KUTIPAN BACAAN:
:::

REVIEW FILM BLONDE (2022)
Disutradarai oleh Andrew Dominik, sutradara yang terkenal melalui film The Assassination of Jesse James by the Coward Robert Ford (2007), dan diproduseri oleh aktor papan atas yaitu Brad Pitt. Film Blonde merupakan sebuah adaptasi dari novel berjudul sama yang rilis tahun 2000 karya Joyce Carol Oates. Film Blonde adalah sebuah film fiksi yang terinspirasi oleh tokoh ikonik Hollywood Marilyn Monroe. Film ini menabrak batas antara realita dan imajinasi dari tokoh Norma Jeane atau yang lebih populer dikenal sebagai Marilyn Monroe, serta trauma-trauma yang menghantuinya sejak kecil hingga masa jayanya di industri film Hollywood. Meskipun mengangkat kehidupan Marylin Monroe, film Blonde hakikatnya merupakan sebuah film fiksi yang dicampur adukkan dengan berbagai momen-momen serta peristiwa-peristiwa sensasional yang terjadi secara real di dunia nyata dengan menghadirkan imajinasi penulis dalam bertuturnya.
Blonde menyoroti perjalanan hidup Monroe dari sisi
personalnya, mulai dari kekerasan yang dialaminya sejak kecil oleh ibunya yang
menderita gangguan jiwa, ketidakhadiran sosok ayah, hingga skandal-skandal
besarnya dengan berbagai orang ternama pada masanya. Dengan mengangkat hal-hal
tersebut, Blonde membawakan sensasi gangguan psikologis yang dipresentasikan melalui
visual dan audio sepanjang durasi film. Kesan ketidaknyamanan, kecemasan, rasa
bersalah, dan ketakutan dapat dirasakan oleh penonton ketika melihat berbagai
scene yang ditampilkan dan narasi yang saling tumpuk menumpuk di film ini.
Sulit rasanya untuk jatuh cinta pada film ini kalau bukan karena penampilan Ana de Armas yang sangat memukau dalam membawakan sosok ikon seks dengan rambut pirang itu. Performanya untuk menyampaikan segala emosi dan totalitasnya dalam bertransformasi menjadi Norma dan Marilyn sangat layak untuk diapresiasi lebih, selain itu mungkin satu-satunya hal yang dapat membuat penonton bertahan selama menonton film ini hanyalah dirinya, dikarenakan masih banyaknya aspek naratif dan teknis yang ternyata bolong-bolong di sepanjang film. Ana de Armas tidak segan-segan untuk berakting tanpa busana layaknya Kate Winslet di film The Reader (2008) demi menjiwai Marylin Monre, ya semoga ketelanjangannya dapat membawanya kepada berbagai penghargaan seperti Kate.

:::

DAFTAR DATA:

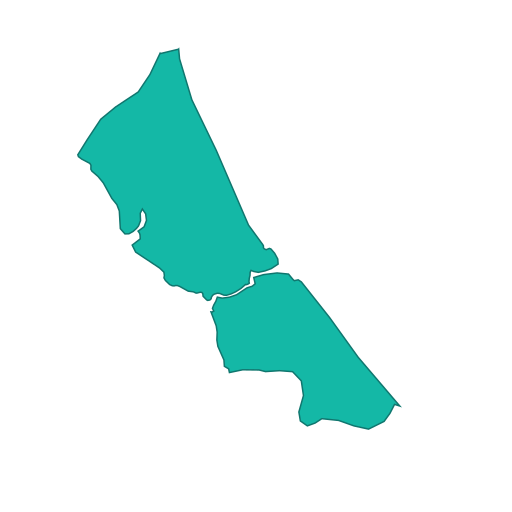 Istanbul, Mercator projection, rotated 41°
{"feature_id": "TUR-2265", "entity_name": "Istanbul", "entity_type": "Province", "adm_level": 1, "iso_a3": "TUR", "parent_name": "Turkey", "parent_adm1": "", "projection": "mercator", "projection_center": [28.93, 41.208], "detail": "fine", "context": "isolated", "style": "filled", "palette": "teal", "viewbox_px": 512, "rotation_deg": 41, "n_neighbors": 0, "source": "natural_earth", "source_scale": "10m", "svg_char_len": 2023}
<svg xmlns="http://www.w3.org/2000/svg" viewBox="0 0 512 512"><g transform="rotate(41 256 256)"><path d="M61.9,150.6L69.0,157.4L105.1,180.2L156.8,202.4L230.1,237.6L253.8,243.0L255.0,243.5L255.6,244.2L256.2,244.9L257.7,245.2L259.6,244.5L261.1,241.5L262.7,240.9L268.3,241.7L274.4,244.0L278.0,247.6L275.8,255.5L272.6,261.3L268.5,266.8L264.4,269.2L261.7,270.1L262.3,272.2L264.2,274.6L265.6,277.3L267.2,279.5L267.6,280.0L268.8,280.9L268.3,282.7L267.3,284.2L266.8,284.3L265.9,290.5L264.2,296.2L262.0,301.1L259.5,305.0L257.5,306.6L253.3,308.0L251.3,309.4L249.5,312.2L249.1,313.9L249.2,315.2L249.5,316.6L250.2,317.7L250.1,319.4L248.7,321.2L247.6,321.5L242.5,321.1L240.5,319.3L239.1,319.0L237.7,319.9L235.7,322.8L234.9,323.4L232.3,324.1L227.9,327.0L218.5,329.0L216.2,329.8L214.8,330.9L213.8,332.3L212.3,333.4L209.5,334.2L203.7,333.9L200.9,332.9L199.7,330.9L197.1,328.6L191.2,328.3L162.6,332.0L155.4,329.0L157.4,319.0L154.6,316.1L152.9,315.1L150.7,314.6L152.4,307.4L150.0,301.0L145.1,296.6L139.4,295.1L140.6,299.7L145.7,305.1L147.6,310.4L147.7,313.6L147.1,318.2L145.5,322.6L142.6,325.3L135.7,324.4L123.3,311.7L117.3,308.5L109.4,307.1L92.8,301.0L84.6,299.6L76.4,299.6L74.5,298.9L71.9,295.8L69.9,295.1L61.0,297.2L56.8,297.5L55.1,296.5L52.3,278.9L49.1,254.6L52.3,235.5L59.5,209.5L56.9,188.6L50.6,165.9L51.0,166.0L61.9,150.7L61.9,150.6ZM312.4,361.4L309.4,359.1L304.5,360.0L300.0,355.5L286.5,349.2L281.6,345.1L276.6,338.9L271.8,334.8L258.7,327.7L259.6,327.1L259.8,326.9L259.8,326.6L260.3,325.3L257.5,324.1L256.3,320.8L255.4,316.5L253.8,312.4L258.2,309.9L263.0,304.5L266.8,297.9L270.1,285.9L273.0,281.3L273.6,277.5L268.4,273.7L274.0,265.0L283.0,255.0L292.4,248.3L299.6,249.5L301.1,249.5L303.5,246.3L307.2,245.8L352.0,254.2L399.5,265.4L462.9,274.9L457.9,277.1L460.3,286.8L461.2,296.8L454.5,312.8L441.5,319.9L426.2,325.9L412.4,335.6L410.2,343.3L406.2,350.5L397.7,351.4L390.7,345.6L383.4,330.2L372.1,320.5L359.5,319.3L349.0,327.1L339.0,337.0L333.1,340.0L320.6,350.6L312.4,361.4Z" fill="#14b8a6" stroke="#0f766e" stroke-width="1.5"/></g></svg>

:::

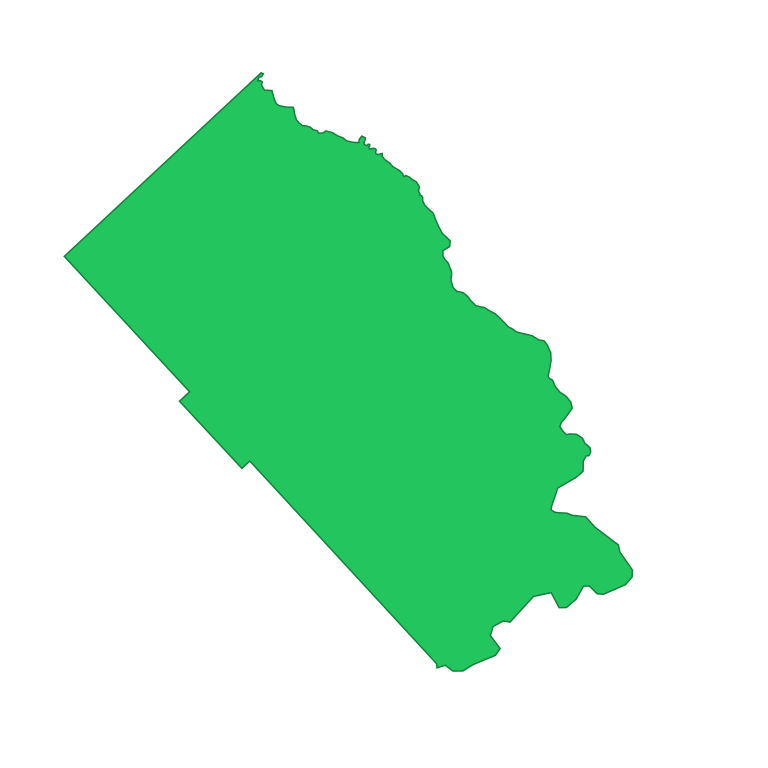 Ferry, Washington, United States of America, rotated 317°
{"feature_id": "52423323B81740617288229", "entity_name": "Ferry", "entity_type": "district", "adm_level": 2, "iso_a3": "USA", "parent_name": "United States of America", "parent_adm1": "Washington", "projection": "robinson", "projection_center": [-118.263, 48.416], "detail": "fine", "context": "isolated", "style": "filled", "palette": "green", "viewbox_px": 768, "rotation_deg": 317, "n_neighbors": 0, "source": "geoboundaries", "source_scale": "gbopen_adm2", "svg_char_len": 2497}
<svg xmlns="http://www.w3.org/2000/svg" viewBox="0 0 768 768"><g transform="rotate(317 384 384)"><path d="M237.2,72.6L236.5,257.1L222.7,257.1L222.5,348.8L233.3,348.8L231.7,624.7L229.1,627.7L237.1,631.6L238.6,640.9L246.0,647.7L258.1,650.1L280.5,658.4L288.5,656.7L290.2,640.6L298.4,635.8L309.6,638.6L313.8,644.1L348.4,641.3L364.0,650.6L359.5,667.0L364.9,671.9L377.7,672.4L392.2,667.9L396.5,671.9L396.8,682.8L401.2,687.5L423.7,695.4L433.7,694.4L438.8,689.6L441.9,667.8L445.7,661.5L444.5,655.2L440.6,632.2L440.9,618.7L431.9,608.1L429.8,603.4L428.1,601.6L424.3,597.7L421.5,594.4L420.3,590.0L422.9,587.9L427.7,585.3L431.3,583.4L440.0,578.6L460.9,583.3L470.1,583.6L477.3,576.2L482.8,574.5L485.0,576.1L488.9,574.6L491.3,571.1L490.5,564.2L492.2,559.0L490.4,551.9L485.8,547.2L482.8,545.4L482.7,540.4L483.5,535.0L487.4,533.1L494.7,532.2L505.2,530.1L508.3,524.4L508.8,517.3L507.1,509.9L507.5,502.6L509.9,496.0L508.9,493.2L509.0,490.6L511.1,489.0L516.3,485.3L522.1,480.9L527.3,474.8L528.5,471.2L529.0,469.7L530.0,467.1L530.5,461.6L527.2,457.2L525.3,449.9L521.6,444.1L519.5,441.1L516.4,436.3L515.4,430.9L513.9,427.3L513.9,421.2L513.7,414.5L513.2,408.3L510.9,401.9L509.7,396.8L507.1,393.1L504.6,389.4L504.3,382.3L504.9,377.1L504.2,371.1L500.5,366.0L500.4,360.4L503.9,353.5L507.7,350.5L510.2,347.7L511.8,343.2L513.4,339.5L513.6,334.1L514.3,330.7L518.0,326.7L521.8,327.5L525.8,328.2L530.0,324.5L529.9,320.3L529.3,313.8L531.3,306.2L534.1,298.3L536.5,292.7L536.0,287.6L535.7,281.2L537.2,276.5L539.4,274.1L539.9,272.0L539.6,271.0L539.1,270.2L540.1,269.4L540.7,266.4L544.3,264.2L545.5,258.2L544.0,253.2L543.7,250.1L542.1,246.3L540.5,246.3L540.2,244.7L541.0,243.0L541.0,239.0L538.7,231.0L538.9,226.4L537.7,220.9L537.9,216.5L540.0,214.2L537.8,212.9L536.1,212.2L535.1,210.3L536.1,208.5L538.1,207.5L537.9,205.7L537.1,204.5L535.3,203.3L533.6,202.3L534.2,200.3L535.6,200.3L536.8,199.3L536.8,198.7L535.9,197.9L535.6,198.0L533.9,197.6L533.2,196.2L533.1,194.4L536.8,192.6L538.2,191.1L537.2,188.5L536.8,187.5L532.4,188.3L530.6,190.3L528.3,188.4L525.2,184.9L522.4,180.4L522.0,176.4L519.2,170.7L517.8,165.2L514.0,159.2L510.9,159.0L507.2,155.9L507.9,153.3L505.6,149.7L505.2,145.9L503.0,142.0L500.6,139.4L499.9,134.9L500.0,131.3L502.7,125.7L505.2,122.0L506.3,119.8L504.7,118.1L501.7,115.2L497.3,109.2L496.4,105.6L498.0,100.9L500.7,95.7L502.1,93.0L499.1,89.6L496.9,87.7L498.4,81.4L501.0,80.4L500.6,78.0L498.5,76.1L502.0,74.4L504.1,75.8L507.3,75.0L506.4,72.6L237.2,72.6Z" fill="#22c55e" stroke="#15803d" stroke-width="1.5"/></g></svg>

:::

TUGAS ANDA: Menurut ulasan film Blonde, film itu diadaptasi dari novel karya siapa? Daftar tersebut berasal dari sumber lain.

JAWABAN LATIHAN: Joyce Carol Oates, melalui novelnya yang berjudul sama dan rilis tahun 2000.